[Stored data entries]
______

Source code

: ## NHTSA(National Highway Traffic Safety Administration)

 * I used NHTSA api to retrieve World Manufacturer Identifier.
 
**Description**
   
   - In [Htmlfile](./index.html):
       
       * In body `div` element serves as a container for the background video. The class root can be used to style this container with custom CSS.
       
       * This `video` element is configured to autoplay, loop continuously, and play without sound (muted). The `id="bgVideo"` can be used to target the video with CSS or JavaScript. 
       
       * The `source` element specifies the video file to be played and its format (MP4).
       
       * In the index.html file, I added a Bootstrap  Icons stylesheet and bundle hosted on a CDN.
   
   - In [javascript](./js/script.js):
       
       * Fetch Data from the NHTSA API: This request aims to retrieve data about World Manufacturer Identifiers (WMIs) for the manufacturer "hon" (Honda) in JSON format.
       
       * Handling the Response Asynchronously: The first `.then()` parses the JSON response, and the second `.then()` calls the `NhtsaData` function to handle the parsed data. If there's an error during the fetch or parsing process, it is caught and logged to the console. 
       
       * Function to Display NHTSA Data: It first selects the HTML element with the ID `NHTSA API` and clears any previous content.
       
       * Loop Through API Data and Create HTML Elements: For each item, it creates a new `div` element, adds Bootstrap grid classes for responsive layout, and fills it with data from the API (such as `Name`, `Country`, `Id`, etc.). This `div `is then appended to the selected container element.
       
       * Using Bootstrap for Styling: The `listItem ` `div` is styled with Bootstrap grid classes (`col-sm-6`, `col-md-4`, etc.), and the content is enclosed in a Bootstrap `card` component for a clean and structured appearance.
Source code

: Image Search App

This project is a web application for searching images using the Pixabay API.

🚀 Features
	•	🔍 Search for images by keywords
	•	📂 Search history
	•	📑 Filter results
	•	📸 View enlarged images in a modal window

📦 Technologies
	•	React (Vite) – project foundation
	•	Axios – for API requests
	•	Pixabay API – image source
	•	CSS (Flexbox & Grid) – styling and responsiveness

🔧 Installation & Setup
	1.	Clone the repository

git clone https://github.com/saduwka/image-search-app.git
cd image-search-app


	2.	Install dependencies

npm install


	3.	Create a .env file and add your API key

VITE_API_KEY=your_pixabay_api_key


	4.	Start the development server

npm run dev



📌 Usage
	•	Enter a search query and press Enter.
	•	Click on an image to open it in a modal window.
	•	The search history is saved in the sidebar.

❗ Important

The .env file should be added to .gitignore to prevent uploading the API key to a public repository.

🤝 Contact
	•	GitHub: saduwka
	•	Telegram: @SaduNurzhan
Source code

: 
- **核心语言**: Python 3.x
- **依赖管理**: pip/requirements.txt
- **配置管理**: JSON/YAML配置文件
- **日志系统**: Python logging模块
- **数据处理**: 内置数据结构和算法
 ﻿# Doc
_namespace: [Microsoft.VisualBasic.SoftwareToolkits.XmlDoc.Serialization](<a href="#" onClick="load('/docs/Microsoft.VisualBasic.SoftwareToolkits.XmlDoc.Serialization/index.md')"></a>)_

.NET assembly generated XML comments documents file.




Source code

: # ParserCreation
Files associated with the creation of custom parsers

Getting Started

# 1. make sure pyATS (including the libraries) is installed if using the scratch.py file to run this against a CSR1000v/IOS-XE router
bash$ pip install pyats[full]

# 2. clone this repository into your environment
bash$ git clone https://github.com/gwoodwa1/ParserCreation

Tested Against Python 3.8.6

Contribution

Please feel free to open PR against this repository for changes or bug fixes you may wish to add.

______

▶ Required action: A complete, exact transcription of the data above is the required answer.

▶ Written answer:
Source code

: ## NHTSA(National Highway Traffic Safety Administration)

 * I used NHTSA api to retrieve World Manufacturer Identifier.
 
**Description**
   
   - In [Htmlfile](./index.html):
       
       * In body `div` element serves as a container for the background video. The class root can be used to style this container with custom CSS.
       
       * This `video` element is configured to autoplay, loop continuously, and play without sound (muted). The `id="bgVideo"` can be used to target the video with CSS or JavaScript. 
       
       * The `source` element specifies the video file to be played and its format (MP4).
       
       * In the index.html file, I added a Bootstrap  Icons stylesheet and bundle hosted on a CDN.
   
   - In [javascript](./js/script.js):
       
       * Fetch Data from the NHTSA API: This request aims to retrieve data about World Manufacturer Identifiers (WMIs) for the manufacturer "hon" (Honda) in JSON format.
       
       * Handling the Response Asynchronously: The first `.then()` parses the JSON response, and the second `.then()` calls the `NhtsaData` function to handle the parsed data. If there's an error during the fetch or parsing process, it is caught and logged to the console. 
       
       * Function to Display NHTSA Data: It first selects the HTML element with the ID `NHTSA API` and clears any previous content.
       
       * Loop Through API Data and Create HTML Elements: For each item, it creates a new `div` element, adds Bootstrap grid classes for responsive layout, and fills it with data from the API (such as `Name`, `Country`, `Id`, etc.). This `div `is then appended to the selected container element.
       
       * Using Bootstrap for Styling: The `listItem ` `div` is styled with Bootstrap grid classes (`col-sm-6`, `col-md-4`, etc.), and the content is enclosed in a Bootstrap `card` component for a clean and structured appearance.
Source code

: Image Search App

This project is a web application for searching images using the Pixabay API.

🚀 Features
	•	🔍 Search for images by keywords
	•	📂 Search history
	•	📑 Filter results
	•	📸 View enlarged images in a modal window

📦 Technologies
	•	React (Vite) – project foundation
	•	Axios – for API requests
	•	Pixabay API – image source
	•	CSS (Flexbox & Grid) – styling and responsiveness

🔧 Installation & Setup
	1.	Clone the repository

git clone https://github.com/saduwka/image-search-app.git
cd image-search-app


	2.	Install dependencies

npm install


	3.	Create a .env file and add your API key

VITE_API_KEY=your_pixabay_api_key


	4.	Start the development server

npm run dev



📌 Usage
	•	Enter a search query and press Enter.
	•	Click on an image to open it in a modal window.
	•	The search history is saved in the sidebar.

❗ Important

The .env file should be added to .gitignore to prevent uploading the API key to a public repository.

🤝 Contact
	•	GitHub: saduwka
	•	Telegram: @SaduNurzhan
Source code

: 
- **核心语言**: Python 3.x
- **依赖管理**: pip/requirements.txt
- **配置管理**: JSON/YAML配置文件
- **日志系统**: Python logging模块
- **数据处理**: 内置数据结构和算法
 ﻿# Doc
_namespace: [Microsoft.VisualBasic.SoftwareToolkits.XmlDoc.Serialization](<a href="#" onClick="load('/docs/Microsoft.VisualBasic.SoftwareToolkits.XmlDoc.Serialization/index.md')"></a>)_

.NET assembly generated XML comments documents file.




Source code

: # ParserCreation
Files associated with the creation of custom parsers

Getting Started

# 1. make sure pyATS (including the libraries) is installed if using the scratch.py file to run this against a CSR1000v/IOS-XE router
bash$ pip install pyats[full]

# 2. clone this repository into your environment
bash$ git clone https://github.com/gwoodwa1/ParserCreation

Tested Against Python 3.8.6

Contribution

Please feel free to open PR against this repository for changes or bug fixes you may wish to add.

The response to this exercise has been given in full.